▸ **Work required**
With the images removed, write out every line below exactly.

▸ **Supplied information**
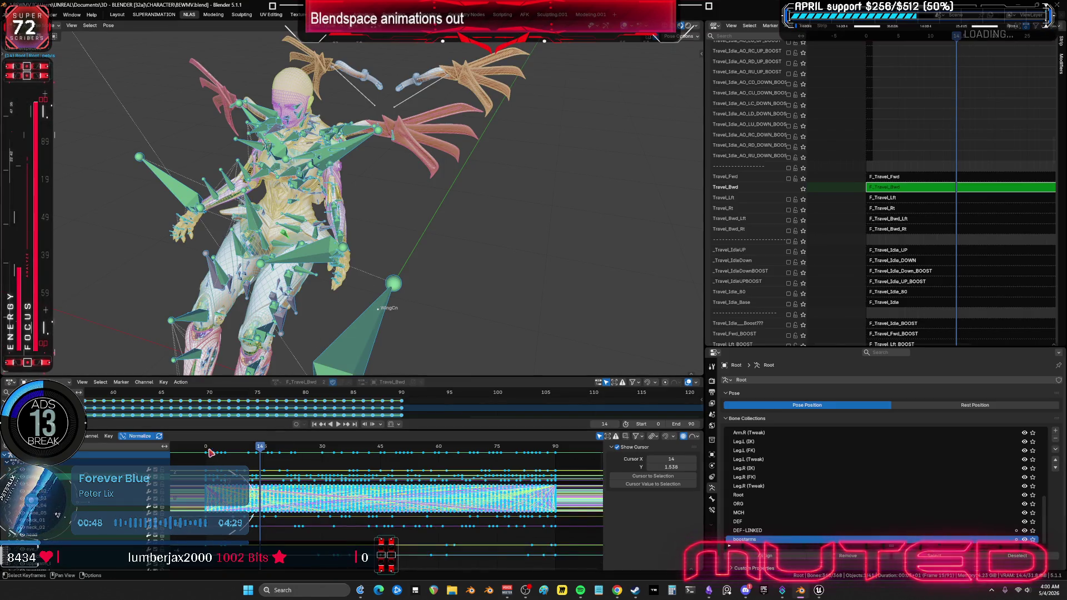
key("space")
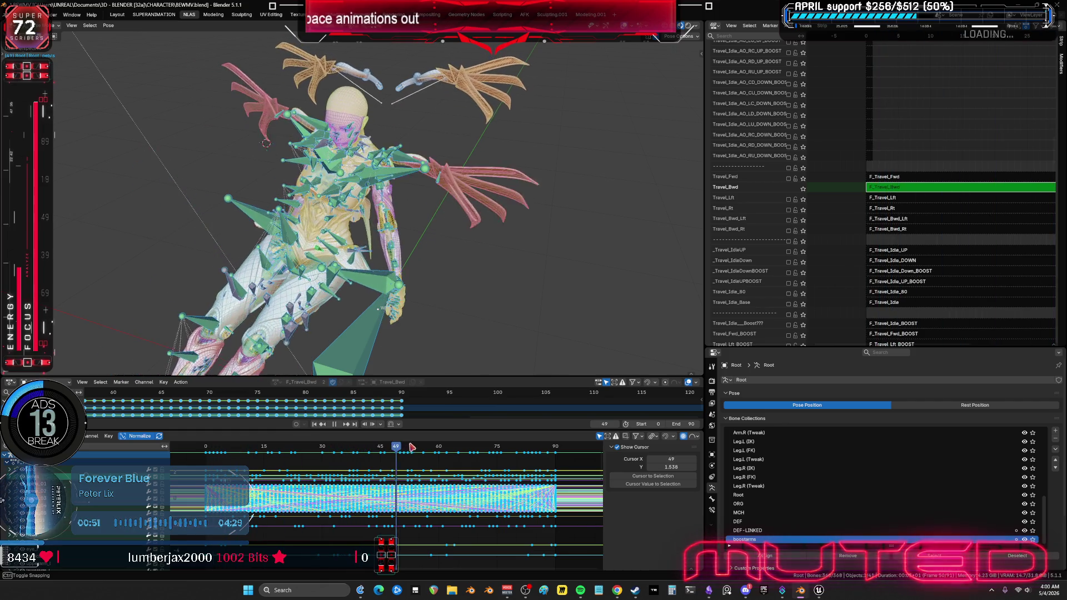
left_click(552, 444)
left_click_drag(553, 443, 556, 442)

▸ **Response to this exercise**
key("space")
left_click(552, 444)
left_click_drag(553, 443, 556, 442)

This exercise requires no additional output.